# Cost to remove old glued down carpet



## Black Hat

I've been asked to bid on a 4500 sq' flooring job. The existing flooring is very thin carpet that was glued to a concrete floor.
My question is - does anyone have a ballpark figure for the 'removal' part of this job - Is .50 a sq' reasonable? 
This is a non-profit and they are trying to save money - does anyone know any kind of flooring that could be laid directly on top?


----------



## WarriorWithWood

Search "How Much". Seriously. Nice introduction also.


----------



## Black Hat

Thanks - I'm new to the site so maybe I'm missing the proper 'search' box - but the search I used yielded no results.


----------



## rusty baker

Prices are different everywhere. $2.00 sq yd here.


----------



## finaltouchfloor

I made the mistake of under bidding a glue-down carpet demo. There was this green glue that was still tacky that would rip your shoes off if you walk on it. 

It took 3 big guys with vicegrips to demo 6" strips to get it up. Luckly we just laid a laminate over the glue. The pad stucks very well. It took 2.5 days to get up 1100 sq. 

Do the math


----------



## Floorwizard

they make large machines just for this job.
If you don't need this machine then the price is low
if you do need it, the price is high

that's about all we can be sure of


----------



## Black Hat

I was thinking we would cut into 18" - 36" strips and try to rip it up.

## PROBLEM SET
#1 Rewrite the carpet removal thread from "# Cost to remove" to "directly on top?", putting "plywood subfloor" in place of "concrete floor".
#2 Put this sentence from the carpet removal thread into Spanish: "The existing flooring is very thin carpet that was glued to a concrete floor."

## GIVEN RECORDS
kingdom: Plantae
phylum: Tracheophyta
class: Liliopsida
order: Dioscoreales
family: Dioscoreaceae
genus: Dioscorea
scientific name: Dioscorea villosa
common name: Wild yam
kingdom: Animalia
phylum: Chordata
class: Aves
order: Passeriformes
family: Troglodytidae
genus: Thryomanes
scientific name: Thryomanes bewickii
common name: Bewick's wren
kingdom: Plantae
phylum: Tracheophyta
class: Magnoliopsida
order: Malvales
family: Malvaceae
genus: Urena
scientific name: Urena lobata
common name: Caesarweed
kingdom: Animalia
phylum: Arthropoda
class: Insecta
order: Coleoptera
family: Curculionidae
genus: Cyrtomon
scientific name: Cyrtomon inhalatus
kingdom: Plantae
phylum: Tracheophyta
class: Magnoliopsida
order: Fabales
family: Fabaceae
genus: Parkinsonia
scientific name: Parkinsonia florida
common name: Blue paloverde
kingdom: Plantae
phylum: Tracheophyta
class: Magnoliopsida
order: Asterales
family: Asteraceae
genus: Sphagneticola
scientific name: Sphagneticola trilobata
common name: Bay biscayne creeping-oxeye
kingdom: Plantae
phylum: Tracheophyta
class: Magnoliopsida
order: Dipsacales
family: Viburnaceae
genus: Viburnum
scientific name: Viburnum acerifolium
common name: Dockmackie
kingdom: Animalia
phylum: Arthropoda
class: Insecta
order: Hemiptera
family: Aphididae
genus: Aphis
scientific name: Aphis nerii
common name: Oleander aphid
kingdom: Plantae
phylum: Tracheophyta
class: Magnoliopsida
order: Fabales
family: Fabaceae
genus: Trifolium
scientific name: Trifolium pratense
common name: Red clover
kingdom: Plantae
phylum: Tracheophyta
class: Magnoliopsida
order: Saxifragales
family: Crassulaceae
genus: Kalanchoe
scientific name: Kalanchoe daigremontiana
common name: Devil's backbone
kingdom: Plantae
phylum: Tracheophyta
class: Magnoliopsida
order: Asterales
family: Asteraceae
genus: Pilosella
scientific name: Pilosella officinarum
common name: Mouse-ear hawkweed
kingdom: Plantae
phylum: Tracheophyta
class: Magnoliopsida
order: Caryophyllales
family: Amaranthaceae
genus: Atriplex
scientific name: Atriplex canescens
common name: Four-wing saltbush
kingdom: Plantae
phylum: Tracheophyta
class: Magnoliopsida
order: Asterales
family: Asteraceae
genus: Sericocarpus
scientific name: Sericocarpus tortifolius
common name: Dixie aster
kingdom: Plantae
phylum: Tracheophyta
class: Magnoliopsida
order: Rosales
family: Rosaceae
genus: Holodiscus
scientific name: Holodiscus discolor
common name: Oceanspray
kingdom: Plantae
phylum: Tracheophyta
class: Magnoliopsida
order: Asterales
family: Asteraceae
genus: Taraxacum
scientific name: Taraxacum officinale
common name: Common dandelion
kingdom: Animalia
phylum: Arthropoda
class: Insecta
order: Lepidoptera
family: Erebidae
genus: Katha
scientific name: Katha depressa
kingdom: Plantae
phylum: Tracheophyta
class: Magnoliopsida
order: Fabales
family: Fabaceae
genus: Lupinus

## RESPONSES
#1
# Cost to remove old glued down carpet



## Black Hat

I've been asked to bid on a 4500 sq' flooring job. The existing flooring is very thin carpet that was glued to a plywood subfloor.
My question is - does anyone have a ballpark figure for the 'removal' part of this job - Is .50 a sq' reasonable? 
This is a non-profit and they are trying to save money - does anyone know any kind of flooring that could be laid directly on top?

#2 El piso existente es una alfombra muy delgada que fue pegada a un piso de concreto.